My day came to a close and just as I was about to head to bed around 11 pm, my doorbell rang. I opened the door and there stood a young man – college age – holding my wallet. He said he had found it that morning on the street (just outside of my first stop of the day!) and couldn’t think of any way to get it to me other than drive to the address on my license – by the way, if you are not familiar with where I live, it can be difficult to find!
I pretty much stood there with my mouth open in astonishment! I finally had the presence of mind to offer him a gift card that was in my wallet as a thank you. Even though he wasn’t expecting a reward, he was excited at my gift and very appreciative. I told him “God bless you”, gave him a hug, and he left.
Instantly, I was ashamed of the things I had thought earlier in the day. Ashamed that I thought giving a coat to a homeless lady should somehow exempt me from little inconveniences like losing my wallet. Ashamed that I was not as grateful for all of the things I did have as the homeless lady was with her one old hand me down coat.

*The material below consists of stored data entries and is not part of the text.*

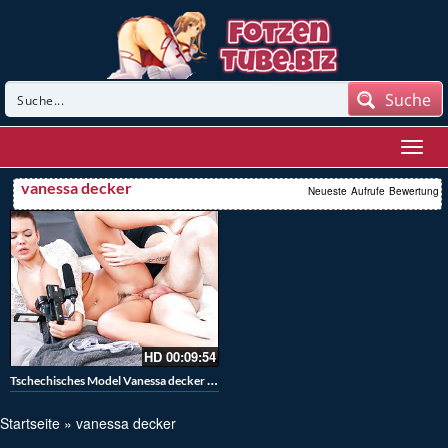
Suche
vanessa decker
Neueste
Aufrufe
Bewertung
HD
00:09:54
Tschechisches Model Vanessa decker gefickt auf dem Fotoshooting
Startseite
»
vanessa decker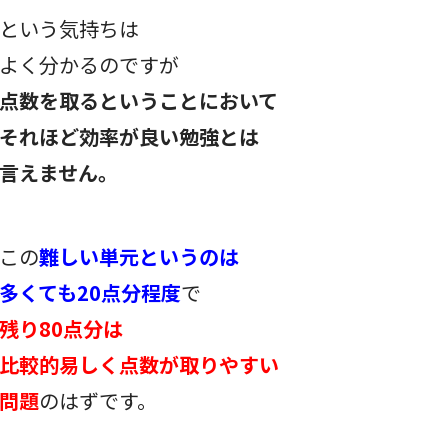
という気持ちは
よく分かるのですが
点数を取るということにおいて
それほど効率が良い勉強とは
言えません。
この
難しい単元というのは
多くても20点分程度
で
残り80点分は
比較的易しく点数が取りやすい
問題
のはずです。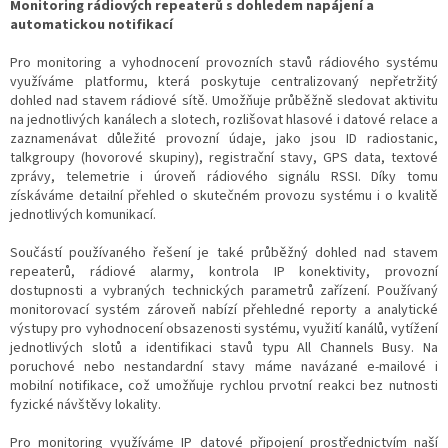
Monitoring rádiových repeaterů s dohledem napájení a
automatickou notifikací
Pro monitoring a vyhodnocení provozních stavů rádiového systému
využíváme platformu, která poskytuje centralizovaný nepřetržitý
dohled nad stavem rádiové sítě. Umožňuje průběžně sledovat aktivitu
na jednotlivých kanálech a slotech, rozlišovat hlasové i datové relace a
zaznamenávat důležité provozní údaje, jako jsou ID radiostanic,
talkgroupy (hovorové skupiny), registrační stavy, GPS data, textové
zprávy, telemetrie i úroveň rádiového signálu RSSI. Díky tomu
získáváme detailní přehled o skutečném provozu systému i o kvalitě
jednotlivých komunikací.
Součástí používaného řešení je také průběžný dohled nad stavem
repeaterů, rádiové alarmy, kontrola IP konektivity, provozní
dostupnosti a vybraných technických parametrů zařízení. Používaný
monitorovací systém zároveň nabízí přehledné reporty a analytické
výstupy pro vyhodnocení obsazenosti systému, využití kanálů, vytížení
jednotlivých slotů a identifikaci stavů typu All Channels Busy. Na
poruchové nebo nestandardní stavy máme navázané e-mailové i
mobilní notifikace, což umožňuje rychlou prvotní reakci bez nutnosti
fyzické návštěvy lokality.
Pro monitoring využíváme IP datové připojení prostřednictvím naší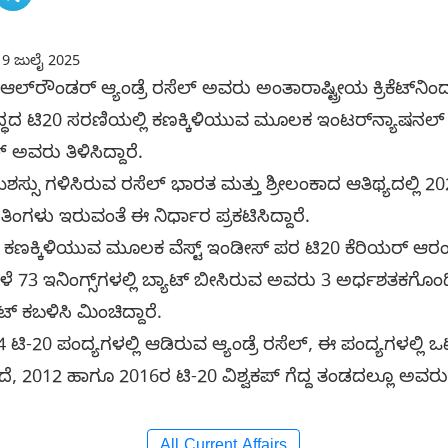
9 ಜುಲೈ 2025
ಆಲ್‌ರೌಂಡರ್ ಆ್ಯಂಡ್ರೆ ರಸೆಲ್ ಅವರು ಅಂತಾರಾಷ್ಟ್ರೀಯ ಕ್ರಿಕೆಟ್​ನಿಂದ 
ದ್ಧದ ಟಿ20 ಸರಣಿಯಲ್ಲಿ ಕಣಕ್ಕಿಳಿಯುವ ಮೂಲಕ ಇಂಟರ್​ನ್ಯಾಷನಲ್
ಅವರು ತಿಳಿಸಿದ್ದಾರೆ.
ಶಸ್ಸು ಗಳಿಸಿರುವ ರಸೆಲ್‌ ಭಾರತ ಮತ್ತು ಶ್ರೀಲಂಕಾದ ಆತಿಥ್ಯದಲ್ಲಿ 2
 ತಿಂಗಳು ಇರುವಂತೆ ಈ ನಿರ್ಧಾರ ಪ್ರಕಟಿಸಿದ್ದಾರೆ.
ದ್ದ ಕಣಕ್ಕಿಳಿಯುವ ಮೂಲಕ ವೆಸ್ಟ್ ಇಂಡೀಸ್​ ಪರ ಟಿ20 ಕೆರಿಯರ್ ಆರಂಭಿ
ೇಳೆ 73 ಇನಿಂಗ್ಸ್​ಗಳಲ್ಲಿ ಬ್ಯಾಟ್ ಬೀಸಿರುವ ಅವರು 3 ಅರ್ಧಶತಕಗೊಂದಿ
ಟ್ ಕಬಳಿಸಿ ಮಿಂಚಿದ್ದಾರೆ.
ಟಿ-20 ಪಂದ್ಯಗಳಲ್ಲಿ ಆಡಿರುವ ಆ್ಯಂಡ್ರೆ ರಸೆಲ್, ಈ ಪಂದ್ಯಗಳಲ್ಲಿ ಒಟ್
ಇದಲ್ಲದೆ, 2012 ಹಾಗೂ 2016ರ ಟಿ-20 ವಿಶ್ವಕಪ್ ಗೆದ್ದ ತಂಡದಲ್ಲೂ ಅವರ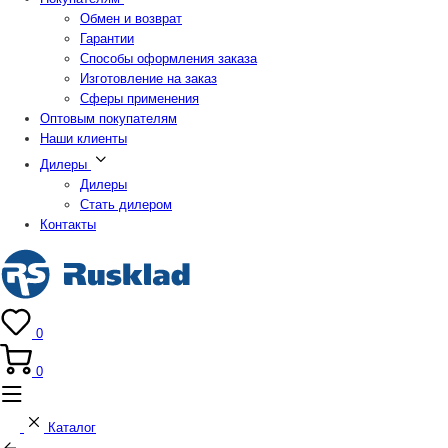
Обмен и возврат
Гарантии
Способы оформления заказа
Изготовление на заказ
Сферы применения
Оптовым покупателям
Наши клиенты
Дилеры
Дилеры
Стать дилером
Контакты
0
0
Каталог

Ashamed that I had not trusted God to handle my lost wallet when He had just demonstrated how clearly he cares for those in need.

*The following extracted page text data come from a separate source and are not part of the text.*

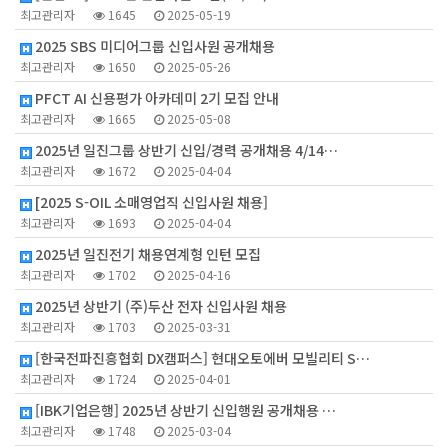
최고관리자
1645
2025-05-19
2025 SBS 미디어그룹 신입사원 공개채용
최고관리자
1650
2025-05-26
PFCT AI 신용평가 아카데미 2기 모집 안내
최고관리자
1665
2025-05-08
2025년 일진그룹 상반기 신입/경력 공개채용 4/14…
최고관리자
1672
2025-04-04
[2025 S-OIL 소매영업직 신입사원 채용]
최고관리자
1693
2025-04-04
2025년 일진전기 채용연계형 인턴 모집
최고관리자
1702
2025-04-16
2025년 상반기 (주)두산 전자 신입사원 채용
최고관리자
1703
2025-03-31
[한국전파진흥협회 DX캠퍼스] 현대오토에버 모빌리티 S…
최고관리자
1724
2025-04-01
[IBK기업은행] 2025년 상반기 신입행원 공개채용 …
최고관리자
1748
2025-03-04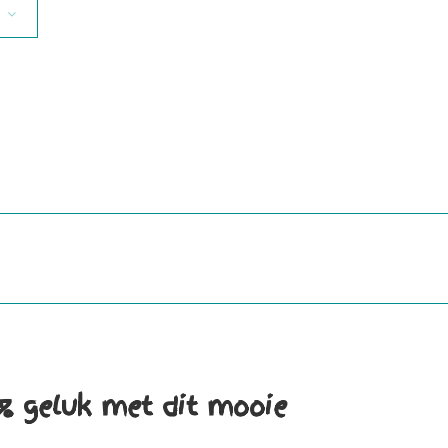
0% geluk met dit mooie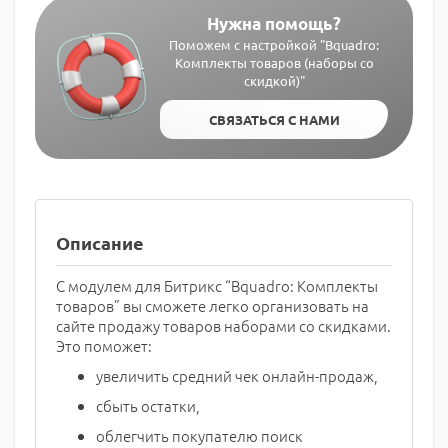
Нужна помощь?
Поможем с настройкой "Bquadro:
Комплекты товаров (наборы со
скидкой)"
СВЯЗАТЬСЯ С НАМИ
Описание
С модулем для Битрикс “Bquadro: Комплекты
товаров” вы сможете легко организовать на
сайте продажу товаров наборами со скидками.
Это поможет:
увеличить средний чек онлайн-продаж,
сбыть остатки,
облегчить покупателю поиск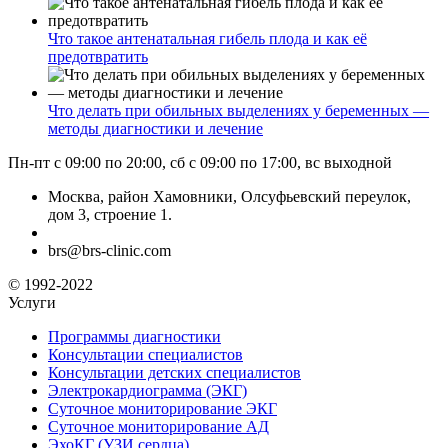
Что такое антенатальная гибель плода и как её
предотвратить
Что делать при обильных выделениях у беременных —
методы диагностики и лечение
Пн-пт с 09:00 по 20:00, сб с 09:00 по 17:00, вс выходной
Москва, район Хамовники, Олсуфьевский переулок,
дом 3, строение 1.
brs@brs-clinic.com
© 1992-2022
Услуги
Программы диагностики
Консультации специалистов
Консультации детских специалистов
Электрокардиограмма (ЭКГ)
Суточное мониторирование ЭКГ
Суточное мониторирование АД
ЭхоКГ (УЗИ сердца)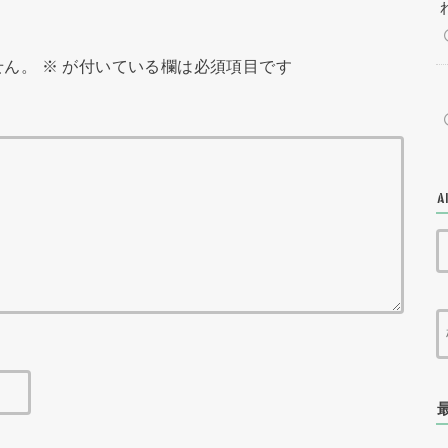
せん。
※
が付いている欄は必須項目です
A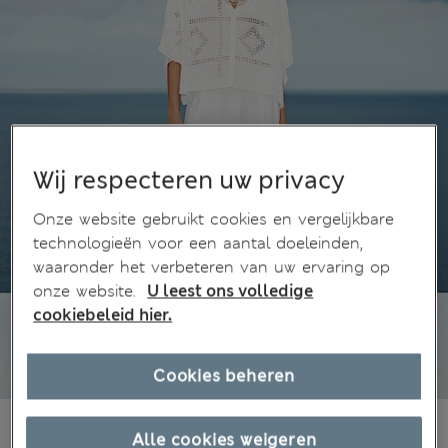
Wij respecteren uw privacy
Onze website gebruikt cookies en vergelijkbare
technologieën voor een aantal doeleinden,
waaronder het verbeteren van uw ervaring op
onze website.
U leest ons volledige
cookiebeleid hier.
Cookies beheren
€67,00
Alle prijzen zijn inclusief btw en invoerrechten
Alle cookies weigeren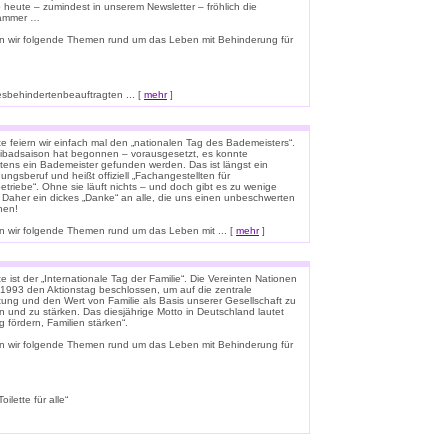
o heute – zumindest in unserem Newsletter – fröhlich die
lammer …
n wir folgende Themen rund um das Leben mit Behinderung für
esbehindertenbeauftragten ... [
mehr
]
e feiern wir einfach mal den „nationalen Tag des Bademeisters“.
eibadsaison hat begonnen – vorausgesetzt, es konnte
tens ein Bademeister gefunden werden. Das ist längst ein
ungsberuf und heißt offiziell „Fachangestellten für
triebe“. Ohne sie läuft nichts – und doch gibt es zu wenige
 Daher ein dickes „Danke“ an alle, die uns einen unbeschwerten
hen!
 wir folgende Themen rund um das Leben mit ... [
mehr
]
 ist der „Internationale Tag der Familie“. Die Vereinten Nationen
1993 den Aktionstag beschlossen, um auf die zentrale
ung und den Wert von Familie als Basis unserer Gesellschaft zu
n und zu stärken. Das diesjährige Motto in Deutschland lautet
g fördern, Familien stärken“.
n wir folgende Themen rund um das Leben mit Behinderung für
lette für alle“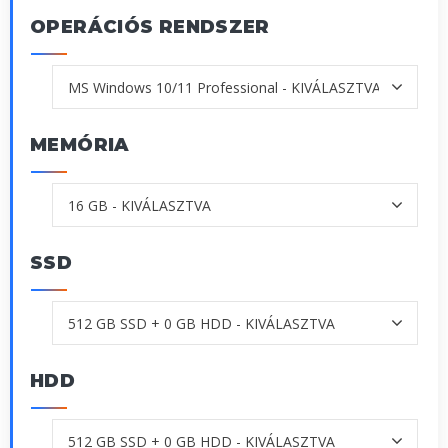
OPERÁCIÓS RENDSZER
MEMÓRIA
SSD
HDD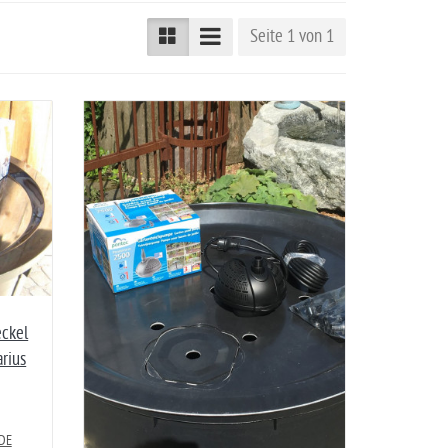
Seite 1 von 1
eckel
rius
 DE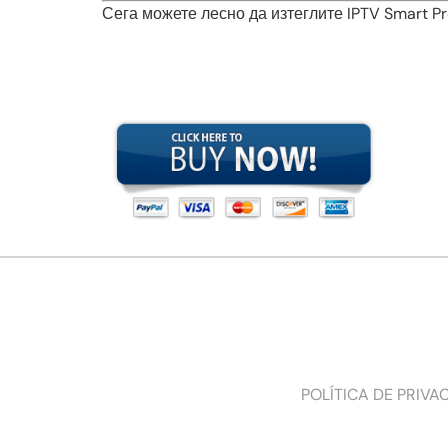
Сега можете лесно да изтеглите IPTV Smart P
POLÍTICA DE PRIVA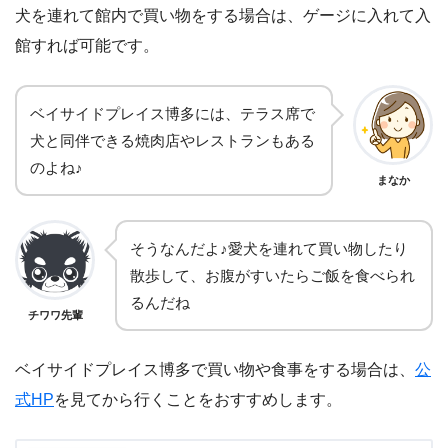
犬を連れて館内で買い物をする場合は、ゲージに入れて入
館すれば可能です。
ベイサイドプレイス博多には、テラス席で
犬と同伴できる焼肉店やレストランもある
のよね♪
まなか
そうなんだよ♪愛犬を連れて買い物したり
散歩して、お腹がすいたらご飯を食べられ
るんだね
チワワ先輩
ベイサイドプレイス博多で買い物や食事をする場合は、
公
式HP
を見てから行くことをおすすめします。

As I have reflected on that day, I have to say that my perspective has changed quite a lot. I find myself worrying about those ladies and wondering if they are warm and safe in this freezing weather. I think about what the next thing is that I can do to reach out and help the homeless. I wish I had tons and tons of money and could just go give and give and give to everyone who needs it. I want to give without expectation of anything in return. I want to be thankful for what I have and not grouse about the little things that might irritate me and that are beyond my control. Mostly I’ve learned that “God’s got this!” He’s in control and I am not! I just have to be available and listen and be thankful every day! And I know every day the truth of Luke 6:38 Give, and it will be given to you…For with the same measure that you use, it will be measured back to you.”